(Collected data)
......

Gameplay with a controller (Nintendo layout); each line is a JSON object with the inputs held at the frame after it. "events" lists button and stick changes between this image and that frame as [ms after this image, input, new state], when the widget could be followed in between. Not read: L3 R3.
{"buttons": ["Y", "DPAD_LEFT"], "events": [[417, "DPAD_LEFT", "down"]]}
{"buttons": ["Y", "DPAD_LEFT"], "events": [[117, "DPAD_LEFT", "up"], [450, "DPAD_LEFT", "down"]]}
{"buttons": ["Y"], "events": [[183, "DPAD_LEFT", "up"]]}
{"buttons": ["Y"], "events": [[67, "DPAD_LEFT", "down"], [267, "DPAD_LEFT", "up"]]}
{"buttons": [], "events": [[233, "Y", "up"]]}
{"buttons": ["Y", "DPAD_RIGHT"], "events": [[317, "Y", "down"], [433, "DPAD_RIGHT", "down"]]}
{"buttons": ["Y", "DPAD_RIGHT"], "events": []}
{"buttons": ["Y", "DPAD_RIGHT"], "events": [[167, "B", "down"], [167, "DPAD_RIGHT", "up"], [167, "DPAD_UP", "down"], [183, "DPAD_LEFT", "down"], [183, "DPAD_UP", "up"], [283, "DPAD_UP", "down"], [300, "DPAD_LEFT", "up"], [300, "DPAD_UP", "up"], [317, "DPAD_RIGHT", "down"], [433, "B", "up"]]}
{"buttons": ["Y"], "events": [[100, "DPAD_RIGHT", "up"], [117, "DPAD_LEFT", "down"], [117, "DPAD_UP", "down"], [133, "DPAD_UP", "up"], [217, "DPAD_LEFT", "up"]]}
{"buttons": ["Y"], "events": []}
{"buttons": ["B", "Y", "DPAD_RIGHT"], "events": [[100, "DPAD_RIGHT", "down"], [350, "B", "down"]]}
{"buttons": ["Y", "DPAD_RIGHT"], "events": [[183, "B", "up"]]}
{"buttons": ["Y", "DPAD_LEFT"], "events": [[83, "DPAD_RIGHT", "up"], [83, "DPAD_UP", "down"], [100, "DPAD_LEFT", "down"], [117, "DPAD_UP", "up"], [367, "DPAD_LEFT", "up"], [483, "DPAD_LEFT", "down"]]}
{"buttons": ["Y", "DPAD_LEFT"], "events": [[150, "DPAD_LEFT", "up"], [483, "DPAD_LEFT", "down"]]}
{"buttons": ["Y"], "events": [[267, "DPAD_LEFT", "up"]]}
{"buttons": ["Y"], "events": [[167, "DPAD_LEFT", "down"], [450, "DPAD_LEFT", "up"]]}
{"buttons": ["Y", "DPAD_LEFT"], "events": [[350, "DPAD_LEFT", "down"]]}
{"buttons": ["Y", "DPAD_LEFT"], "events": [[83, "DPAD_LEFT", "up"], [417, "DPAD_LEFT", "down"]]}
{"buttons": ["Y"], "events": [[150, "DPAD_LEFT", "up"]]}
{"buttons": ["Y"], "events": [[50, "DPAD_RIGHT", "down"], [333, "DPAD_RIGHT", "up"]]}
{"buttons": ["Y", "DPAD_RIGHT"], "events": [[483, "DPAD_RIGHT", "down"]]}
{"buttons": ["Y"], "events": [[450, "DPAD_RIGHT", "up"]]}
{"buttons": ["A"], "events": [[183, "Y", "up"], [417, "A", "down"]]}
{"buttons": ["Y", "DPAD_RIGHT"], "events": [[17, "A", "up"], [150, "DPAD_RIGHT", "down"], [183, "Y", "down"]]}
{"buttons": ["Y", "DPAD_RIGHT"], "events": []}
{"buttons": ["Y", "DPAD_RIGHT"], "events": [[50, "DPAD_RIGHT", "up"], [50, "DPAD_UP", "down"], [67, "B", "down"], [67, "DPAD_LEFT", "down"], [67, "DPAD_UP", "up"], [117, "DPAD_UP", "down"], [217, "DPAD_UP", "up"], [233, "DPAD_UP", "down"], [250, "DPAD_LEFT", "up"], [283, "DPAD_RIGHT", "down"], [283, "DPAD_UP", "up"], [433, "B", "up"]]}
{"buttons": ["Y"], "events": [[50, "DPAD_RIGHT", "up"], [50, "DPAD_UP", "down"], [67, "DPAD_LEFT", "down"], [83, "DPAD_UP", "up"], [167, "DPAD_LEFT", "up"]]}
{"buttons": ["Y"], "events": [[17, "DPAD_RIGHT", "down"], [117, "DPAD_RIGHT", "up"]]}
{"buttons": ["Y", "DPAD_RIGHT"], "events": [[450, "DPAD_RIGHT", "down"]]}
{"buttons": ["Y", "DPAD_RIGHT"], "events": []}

......

Activity
The full set of entries must be restated exactly, with none omitted.

Exercise output
Gameplay with a controller (Nintendo layout); each line is a JSON object with the inputs held at the frame after it. "events" lists button and stick changes between this image and that frame as [ms after this image, input, new state], when the widget could be followed in between. Not read: L3 R3.
{"buttons": ["Y", "DPAD_LEFT"], "events": [[417, "DPAD_LEFT", "down"]]}
{"buttons": ["Y", "DPAD_LEFT"], "events": [[117, "DPAD_LEFT", "up"], [450, "DPAD_LEFT", "down"]]}
{"buttons": ["Y"], "events": [[183, "DPAD_LEFT", "up"]]}
{"buttons": ["Y"], "events": [[67, "DPAD_LEFT", "down"], [267, "DPAD_LEFT", "up"]]}
{"buttons": [], "events": [[233, "Y", "up"]]}
{"buttons": ["Y", "DPAD_RIGHT"], "events": [[317, "Y", "down"], [433, "DPAD_RIGHT", "down"]]}
{"buttons": ["Y", "DPAD_RIGHT"], "events": []}
{"buttons": ["Y", "DPAD_RIGHT"], "events": [[167, "B", "down"], [167, "DPAD_RIGHT", "up"], [167, "DPAD_UP", "down"], [183, "DPAD_LEFT", "down"], [183, "DPAD_UP", "up"], [283, "DPAD_UP", "down"], [300, "DPAD_LEFT", "up"], [300, "DPAD_UP", "up"], [317, "DPAD_RIGHT", "down"], [433, "B", "up"]]}
{"buttons": ["Y"], "events": [[100, "DPAD_RIGHT", "up"], [117, "DPAD_LEFT", "down"], [117, "DPAD_UP", "down"], [133, "DPAD_UP", "up"], [217, "DPAD_LEFT", "up"]]}
{"buttons": ["Y"], "events": []}
{"buttons": ["B", "Y", "DPAD_RIGHT"], "events": [[100, "DPAD_RIGHT", "down"], [350, "B", "down"]]}
{"buttons": ["Y", "DPAD_RIGHT"], "events": [[183, "B", "up"]]}
{"buttons": ["Y", "DPAD_LEFT"], "events": [[83, "DPAD_RIGHT", "up"], [83, "DPAD_UP", "down"], [100, "DPAD_LEFT", "down"], [117, "DPAD_UP", "up"], [367, "DPAD_LEFT", "up"], [483, "DPAD_LEFT", "down"]]}
{"buttons": ["Y", "DPAD_LEFT"], "events": [[150, "DPAD_LEFT", "up"], [483, "DPAD_LEFT", "down"]]}
{"buttons": ["Y"], "events": [[267, "DPAD_LEFT", "up"]]}
{"buttons": ["Y"], "events": [[167, "DPAD_LEFT", "down"], [450, "DPAD_LEFT", "up"]]}
{"buttons": ["Y", "DPAD_LEFT"], "events": [[350, "DPAD_LEFT", "down"]]}
{"buttons": ["Y", "DPAD_LEFT"], "events": [[83, "DPAD_LEFT", "up"], [417, "DPAD_LEFT", "down"]]}
{"buttons": ["Y"], "events": [[150, "DPAD_LEFT", "up"]]}
{"buttons": ["Y"], "events": [[50, "DPAD_RIGHT", "down"], [333, "DPAD_RIGHT", "up"]]}
{"buttons": ["Y", "DPAD_RIGHT"], "events": [[483, "DPAD_RIGHT", "down"]]}
{"buttons": ["Y"], "events": [[450, "DPAD_RIGHT", "up"]]}
{"buttons": ["A"], "events": [[183, "Y", "up"], [417, "A", "down"]]}
{"buttons": ["Y", "DPAD_RIGHT"], "events": [[17, "A", "up"], [150, "DPAD_RIGHT", "down"], [183, "Y", "down"]]}
{"buttons": ["Y", "DPAD_RIGHT"], "events": []}
{"buttons": ["Y", "DPAD_RIGHT"], "events": [[50, "DPAD_RIGHT", "up"], [50, "DPAD_UP", "down"], [67, "B", "down"], [67, "DPAD_LEFT", "down"], [67, "DPAD_UP", "up"], [117, "DPAD_UP", "down"], [217, "DPAD_UP", "up"], [233, "DPAD_UP", "down"], [250, "DPAD_LEFT", "up"], [283, "DPAD_RIGHT", "down"], [283, "DPAD_UP", "up"], [433, "B", "up"]]}
{"buttons": ["Y"], "events": [[50, "DPAD_RIGHT", "up"], [50, "DPAD_UP", "down"], [67, "DPAD_LEFT", "down"], [83, "DPAD_UP", "up"], [167, "DPAD_LEFT", "up"]]}
{"buttons": ["Y"], "events": [[17, "DPAD_RIGHT", "down"], [117, "DPAD_RIGHT", "up"]]}
{"buttons": ["Y", "DPAD_RIGHT"], "events": [[450, "DPAD_RIGHT", "down"]]}
{"buttons": ["Y", "DPAD_RIGHT"], "events": []}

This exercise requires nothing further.